Examine the data below and state how many lines contain "Hustlers", offering no other words.
======== INPUT RECORDS ========
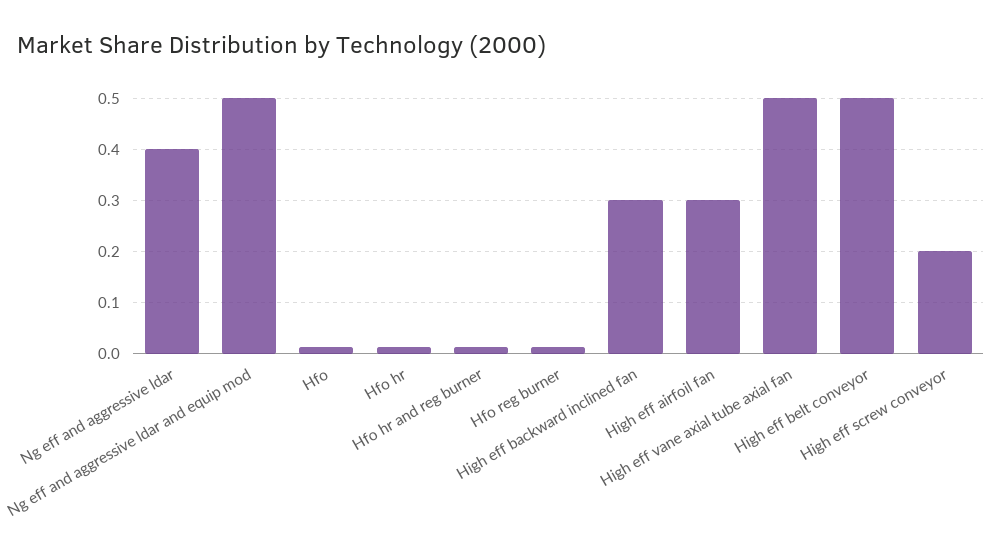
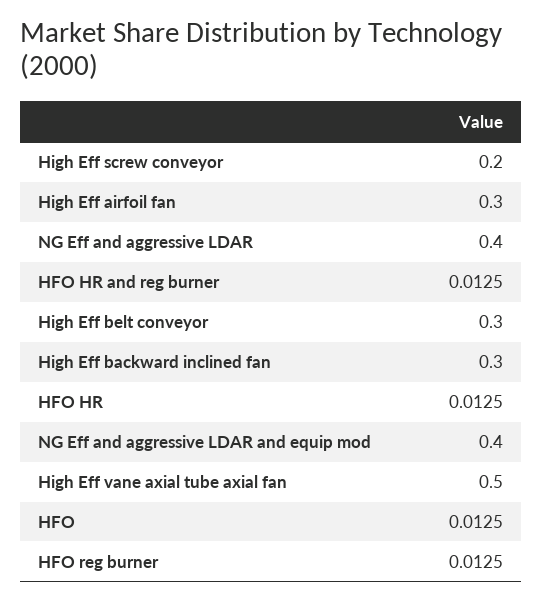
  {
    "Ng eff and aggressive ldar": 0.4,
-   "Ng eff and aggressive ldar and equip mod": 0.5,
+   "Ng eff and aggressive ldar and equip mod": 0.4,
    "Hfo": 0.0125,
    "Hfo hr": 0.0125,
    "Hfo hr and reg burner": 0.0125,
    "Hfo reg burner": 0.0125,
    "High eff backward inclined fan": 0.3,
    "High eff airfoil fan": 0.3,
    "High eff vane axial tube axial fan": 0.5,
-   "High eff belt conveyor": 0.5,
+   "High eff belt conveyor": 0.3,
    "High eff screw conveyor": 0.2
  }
========
======== INPUT RECORDS ========
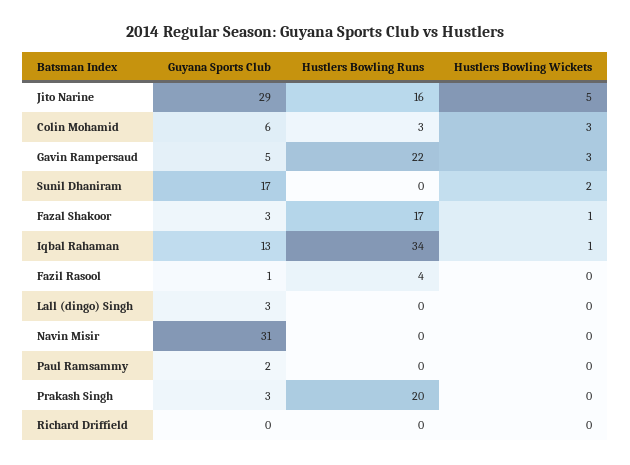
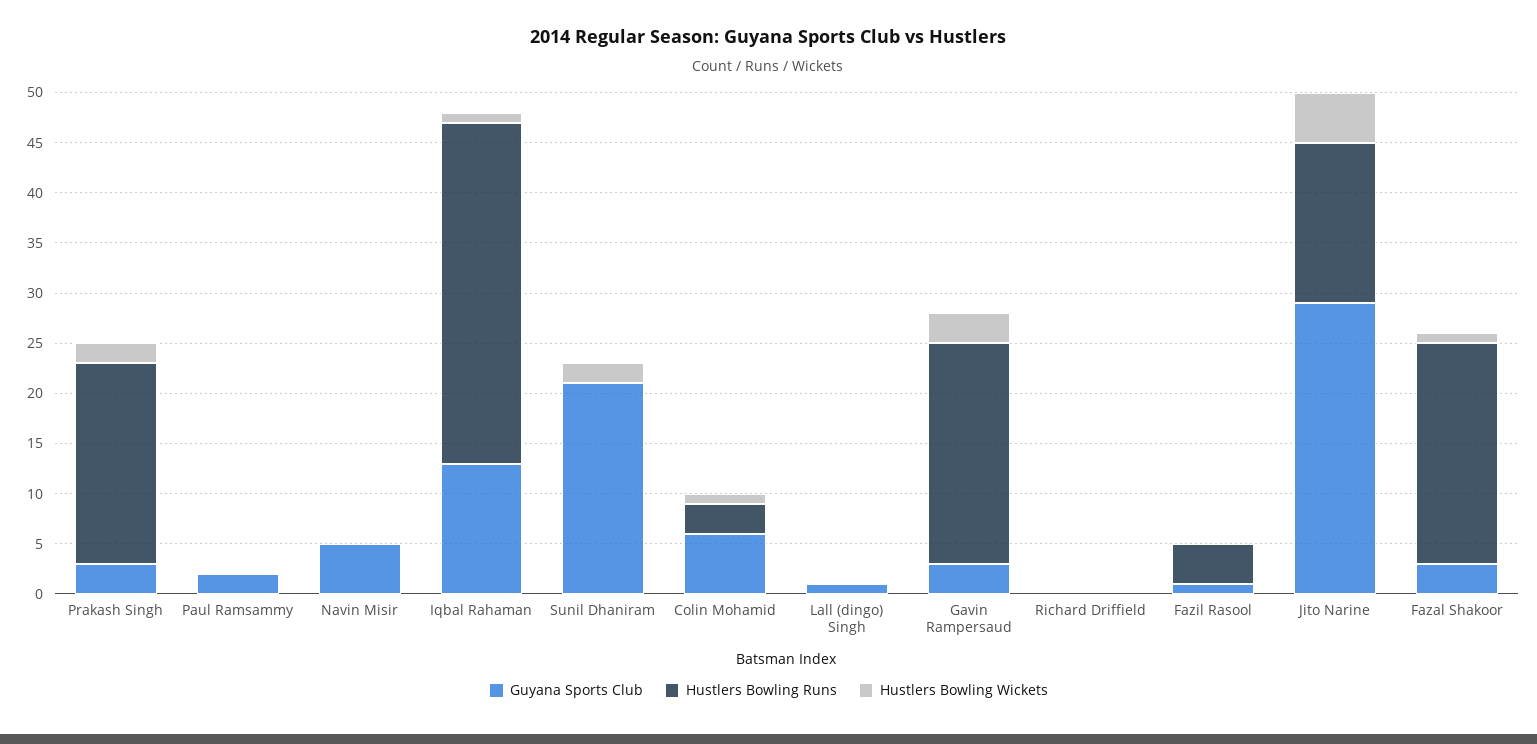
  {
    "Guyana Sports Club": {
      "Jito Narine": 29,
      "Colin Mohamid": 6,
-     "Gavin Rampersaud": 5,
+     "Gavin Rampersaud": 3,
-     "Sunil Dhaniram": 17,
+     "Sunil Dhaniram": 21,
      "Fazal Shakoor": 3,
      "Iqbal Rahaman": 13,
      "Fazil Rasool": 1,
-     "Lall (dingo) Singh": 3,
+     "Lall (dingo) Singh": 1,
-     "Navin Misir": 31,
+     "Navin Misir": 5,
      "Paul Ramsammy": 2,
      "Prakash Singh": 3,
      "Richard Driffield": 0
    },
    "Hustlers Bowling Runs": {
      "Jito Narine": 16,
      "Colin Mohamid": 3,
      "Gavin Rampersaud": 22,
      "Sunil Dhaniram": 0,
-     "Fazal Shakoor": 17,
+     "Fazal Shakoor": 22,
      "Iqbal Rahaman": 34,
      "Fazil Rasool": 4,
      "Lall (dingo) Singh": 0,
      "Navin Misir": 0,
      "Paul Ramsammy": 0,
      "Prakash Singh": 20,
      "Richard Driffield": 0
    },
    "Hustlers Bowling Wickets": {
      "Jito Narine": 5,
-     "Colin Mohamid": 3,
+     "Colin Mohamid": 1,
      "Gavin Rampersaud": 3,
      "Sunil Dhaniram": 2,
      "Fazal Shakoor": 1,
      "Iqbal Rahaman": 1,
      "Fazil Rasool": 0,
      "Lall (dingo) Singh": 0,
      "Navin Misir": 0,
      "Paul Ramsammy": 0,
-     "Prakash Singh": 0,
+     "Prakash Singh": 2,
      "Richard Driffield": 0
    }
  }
========
======== INPUT RECORDS ========
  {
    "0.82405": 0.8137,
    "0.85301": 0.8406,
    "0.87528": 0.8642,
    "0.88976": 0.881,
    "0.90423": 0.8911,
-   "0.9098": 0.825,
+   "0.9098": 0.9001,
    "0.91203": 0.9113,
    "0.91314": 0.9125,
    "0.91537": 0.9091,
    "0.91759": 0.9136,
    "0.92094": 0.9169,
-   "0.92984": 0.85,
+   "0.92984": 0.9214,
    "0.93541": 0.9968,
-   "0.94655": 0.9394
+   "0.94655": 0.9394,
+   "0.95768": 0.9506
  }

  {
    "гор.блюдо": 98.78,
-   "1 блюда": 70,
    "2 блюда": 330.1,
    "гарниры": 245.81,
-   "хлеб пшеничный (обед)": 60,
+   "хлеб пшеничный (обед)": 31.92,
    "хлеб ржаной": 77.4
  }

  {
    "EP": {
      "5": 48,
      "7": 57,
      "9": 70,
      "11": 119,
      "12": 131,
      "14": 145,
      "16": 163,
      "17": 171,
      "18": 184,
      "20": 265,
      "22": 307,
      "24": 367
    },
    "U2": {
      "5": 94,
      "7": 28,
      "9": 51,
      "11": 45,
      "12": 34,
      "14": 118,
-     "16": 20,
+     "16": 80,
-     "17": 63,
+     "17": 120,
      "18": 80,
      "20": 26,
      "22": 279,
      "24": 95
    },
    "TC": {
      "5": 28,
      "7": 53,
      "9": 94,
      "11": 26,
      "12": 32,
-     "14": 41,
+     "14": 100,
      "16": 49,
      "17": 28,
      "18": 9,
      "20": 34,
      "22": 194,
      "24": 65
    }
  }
========
ANSWER BOX - 2